"Maaf, Pak. Jika saya naik bis jam sepuluh, apakah kira-kira aman di perjalanan?" tanyaku lagi pada si agen bus.
"Aman," jawabnya singkat. Nadanya masih tak simpatik dan tetap tak ada raut ramah di wajahnya.
Aku lihat ke arah bus itu. Terlihat beberapa penumpang menaikinya. Aku agak lega. Toh ada beberapa penumpang lainnya. Aku tak perlu terlalu khawatir. Jika memang perjalanan malam berbahaya, tentunya tak mungkin ada penumpang yang mau naik bus itu.
Meski belum sepenuhnya yakin, akhirnya kuputuskan ikut bus itu. Keinginan segera tiba di rumah membuatku mengenyampingkan segala rasa ragu.
Aku beli tiket dari si agen berwajah kaku. Setelah menerima tiket aku pun segera menaiki bus.
Di dalam bus aku lihat ada sekitar tujuh orang penumpang yang sudah duluan naik. Mereka tersebar. Ada yang duduk di deretan bangku bagian depan, tengah maupun belakang.

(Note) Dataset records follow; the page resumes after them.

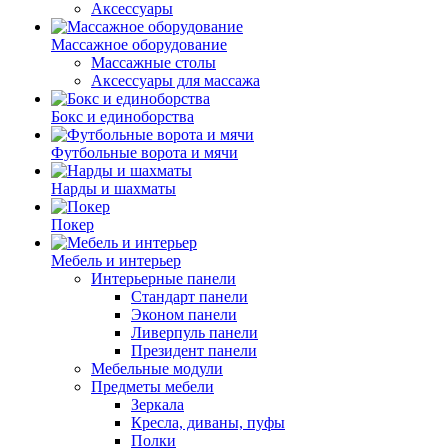
Аксессуары
Массажное оборудование
Массажные столы
Аксессуары для массажа
Бокс и единоборства
Футбольные ворота и мячи
Нарды и шахматы
Покер
Мебель и интерьер
Интерьерные панели
Стандарт панели
Эконом панели
Ливерпуль панели
Президент панели
Мебельные модули
Предметы мебели
Зеркала
Кресла, диваны, пуфы
Полки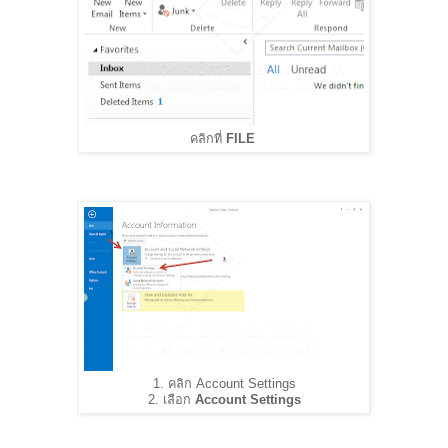
คลิกที่
FILE
1. คลิก Account Settings
2. เลือก
Account Settings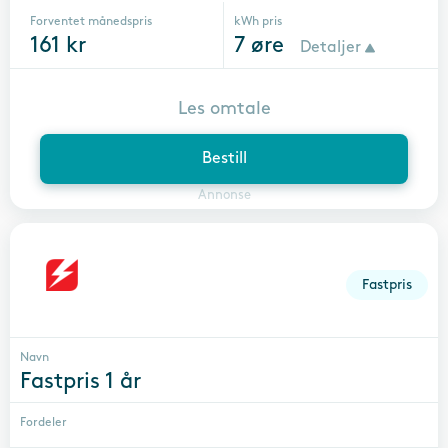
Forventet månedspris
kWh pris
161
kr
7
øre
Detaljer
Les omtale
Bestill
Annonse
Fastpris
Navn
Fastpris 1 år
Fordeler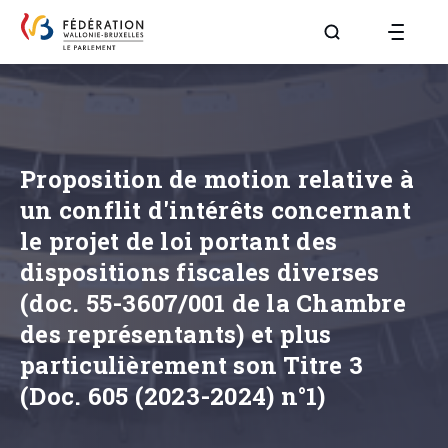
Aller à la page R
Proposition de motion relative à
un conflit d'intérêts concernant
le projet de loi portant des
dispositions fiscales diverses
(doc. 55-3607/001 de la Chambre
des représentants) et plus
particulièrement son Titre 3
(Doc. 605 (2023-2024) n°1)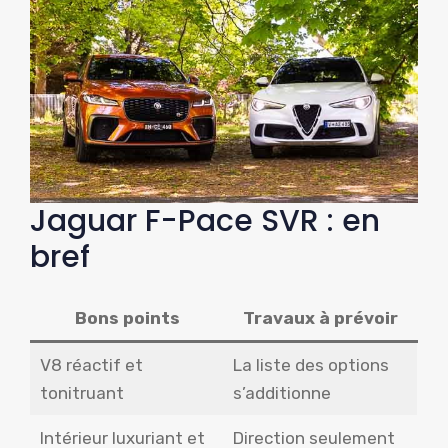
Jaguar F-Pace SVR : en
bref
Bons points
Travaux à prévoir
V8 réactif et
La liste des options
tonitruant
s’additionne
Intérieur luxuriant et
Direction seulement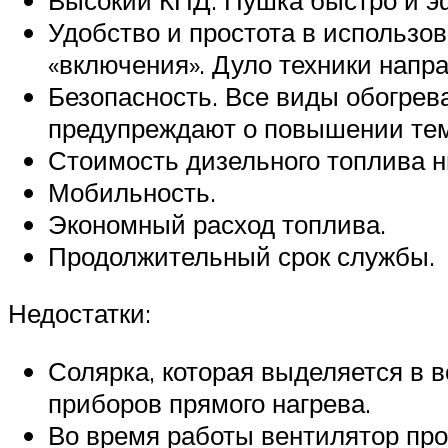
Удобство и простота в использов
«включения». Дуло техники напра
Безопасность. Все виды обогре
предупреждают о повышении темп
Стоимость дизельного топлива н
Мобильность.
Экономный расход топлива.
Продолжительный срок службы.
Недостатки:
Солярка, которая выделяется в в
приборов прямого нагрева.
Во время работы вентилятор пр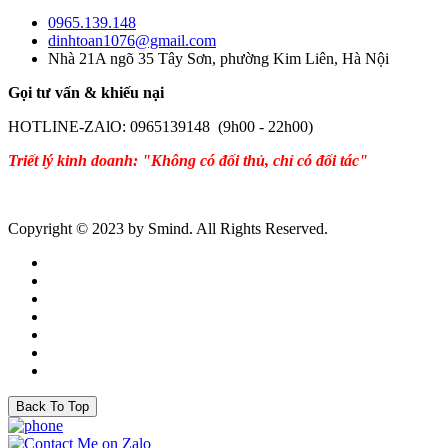
0965.139.148
dinhtoan1076@gmail.com
Nhà 21A ngõ 35 Tây Sơn, phường Kim Liên, Hà Nội
Gọi tư vấn & khiếu nại
HOTLINE-ZAlO: 0965139148 (9h00 - 22h00)
Triết lý kinh doanh: "Không có đối thủ, chỉ có đối tác"
Copyright © 2023 by Smind. All Rights Reserved.
Back To Top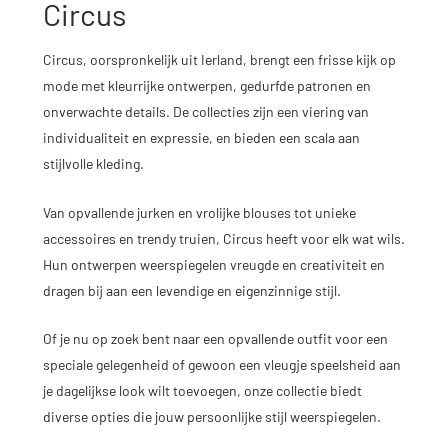
Circus
Circus, oorspronkelijk uit Ierland, brengt een frisse kijk op
mode met kleurrijke ontwerpen, gedurfde patronen en
onverwachte details. De collecties zijn een viering van
individualiteit en expressie, en bieden een scala aan
stijlvolle kleding.
Van opvallende jurken en vrolijke blouses tot unieke
accessoires en trendy truien, Circus heeft voor elk wat wils.
Hun ontwerpen weerspiegelen vreugde en creativiteit en
dragen bij aan een levendige en eigenzinnige stijl.
Of je nu op zoek bent naar een opvallende outfit voor een
speciale gelegenheid of gewoon een vleugje speelsheid aan
je dagelijkse look wilt toevoegen, onze collectie biedt
diverse opties die jouw persoonlijke stijl weerspiegelen.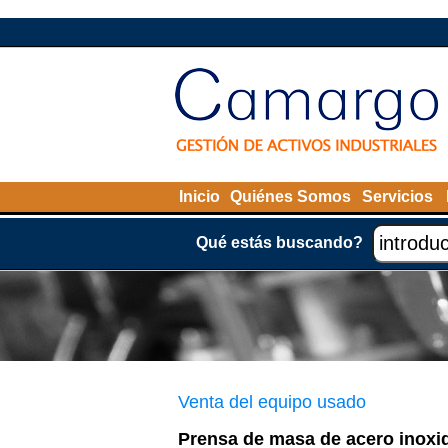
Inicio
Quiénes Somos
Servicios
Qué estás buscando?
Venta del equipo usado
Prensa de masa de acero inoxid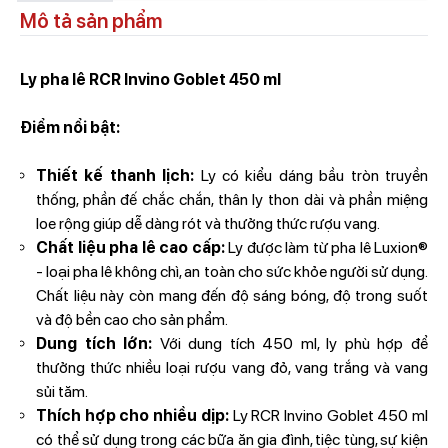
Mô tả sản phẩm
Ly pha lê RCR Invino Goblet 450 ml
Điểm nổi bật:
Thiết kế thanh lịch:
Ly có kiểu dáng bầu tròn truyền
thống, phần đế chắc chắn, thân ly thon dài và phần miệng
loe rộng giúp dễ dàng rót và thưởng thức rượu vang.
Chất liệu pha lê cao cấp:
Ly được làm từ pha lê Luxion®
- loại pha lê không chì, an toàn cho sức khỏe người sử dụng.
Chất liệu này còn mang đến độ sáng bóng, độ trong suốt
và độ bền cao cho sản phẩm.
Dung tích lớn:
Với dung tích 450 ml, ly phù hợp để
thưởng thức nhiều loại rượu vang đỏ, vang trắng và vang
sủi tăm.
Thích hợp cho nhiều dịp:
Ly RCR Invino Goblet 450 ml
có thể sử dụng trong các bữa ăn gia đình, tiệc tùng, sự kiện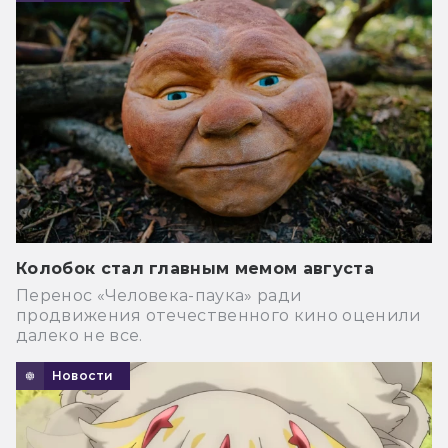
Колобок стал главным мемом августа
Перенос «Человека-паука» ради
продвижения отечественного кино оценили
далеко не все.
Новости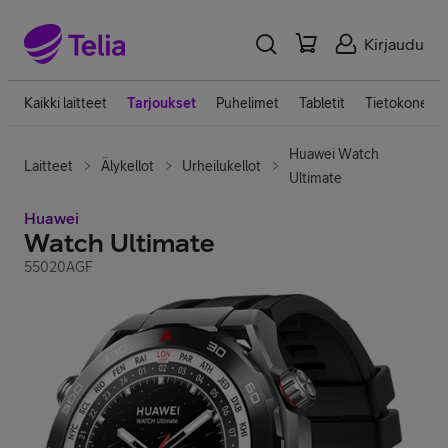
Kirjaudu
Kaikki laitteet
Tarjoukset
Puhelimet
Tabletit
Tietokoneet
Huawei Watch
Laitteet
Älykellot
Urheilukellot
Ultimate
Huawei
Watch Ultimate
55020AGF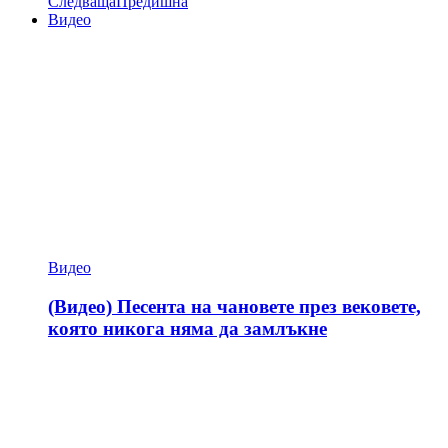
Следваща
Предишна
Видео
Видео
(Видео) Песента на чановете през вековете,
която никога няма да замлъкне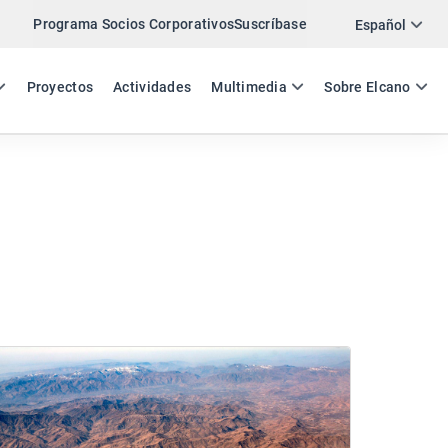
Programa Socios Corporativos
Suscríbase
Español
ES
EN
Proyectos
Actividades
Multimedia
Sobre Elcano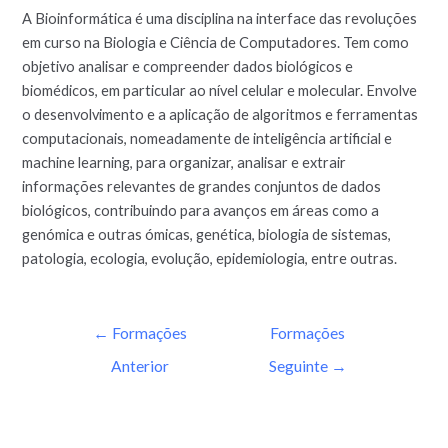
A Bioinformática é uma disciplina na interface das revoluções
em curso na Biologia e Ciência de Computadores. Tem como
objetivo analisar e compreender dados biológicos e
biomédicos, em particular ao nível celular e molecular. Envolve
o desenvolvimento e a aplicação de algoritmos e ferramentas
computacionais, nomeadamente de inteligência artificial e
machine learning, para organizar, analisar e extrair
informações relevantes de grandes conjuntos de dados
biológicos, contribuindo para avanços em áreas como a
genómica e outras ómicas, genética, biologia de sistemas,
patologia, ecologia, evolução, epidemiologia, entre outras.
←
Formações
Formações
Anterior
Seguinte
→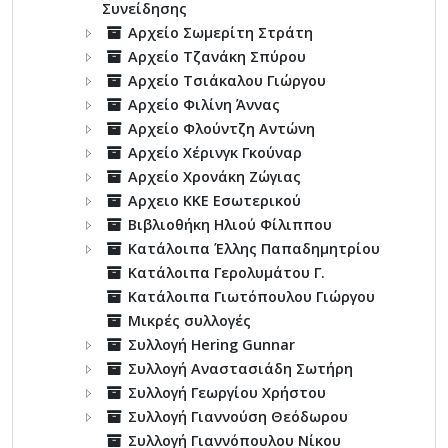
Συνείδησης
Αρχείο Σωμερίτη Στράτη
Αρχείο Τζανάκη Σπύρου
Αρχείο Τσιάκαλου Γιώργου
Αρχείο Φιλίνη Άννας
Αρχείο Φλούντζη Αντώνη
Αρχείο Χέρινγκ Γκούναρ
Αρχείο Χρονάκη Ζώγιας
Αρχειο ΚΚΕ Εσωτερικού
Βιβλιοθήκη Ηλιού Φίλιππου
Κατάλοιπα Έλλης Παπαδημητρίου
Κατάλοιπα Γερολυμάτου Γ.
Κατάλοιπα Γιωτόπουλου Γιώργου
Μικρές συλλογές
Συλλογή Hering Gunnar
Συλλογή Αναστασιάδη Σωτήρη
Συλλογή Γεωργίου Χρήστου
Συλλογή Γιαννούση Θεόδωρου
Συλλογή Γιαννόπουλου Νίκου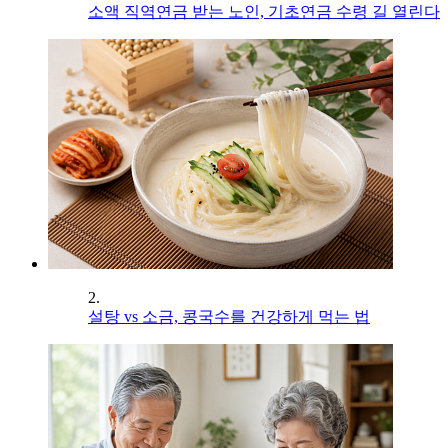
소액 직역연금 받는 노인, 기초연금 수령 길 열린다
2.
설탕 vs 소금, 콩국수를 건강하게 먹는 법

Suasana dalam bus gelap karena tak satupun lampu yang menyala. Aku tak bisa melihat wajah para penumpang itu dengan jelas. Apalagi mereka semua terlihat menekur dalam-dalam. Barangkali ada yang tertidur karena kelelahan.
Aku memilih duduk di bangku baris ke tiga sayap kanan.
Setelah duduk dengan nyaman, aku amati seisi bus. Bus ini sepertinya sudah cukup tua dan kurang terawat. Sarung jok nya terlihat sudah lusuh dan sobek di beberapa bagian. Di langit-langitnya beberapa fentilator AC sudah dol. Tak bisa lagi disetel untuk mengatur arah embusan angin. Aku coba pencet tombol lampu di plafon persis di atas kepala, tak bisa menyala.
Aku longok ke depan, dekat posisi sopir. Tak terlihat perangkat audio video sebagaimana layaknya ada pada kebanyakan bus-bus zaman sekarang.
Pandangan dari kursi penumpang ke jok sopir terhalang karena ada sekat fiberglass di belakang kursi pengemudi. Bus-bus tertentu memang memasang sekat pembatas antara penumpang dan sopir, dengan tujuan supaya sopir bisa fokus saat mengemudi.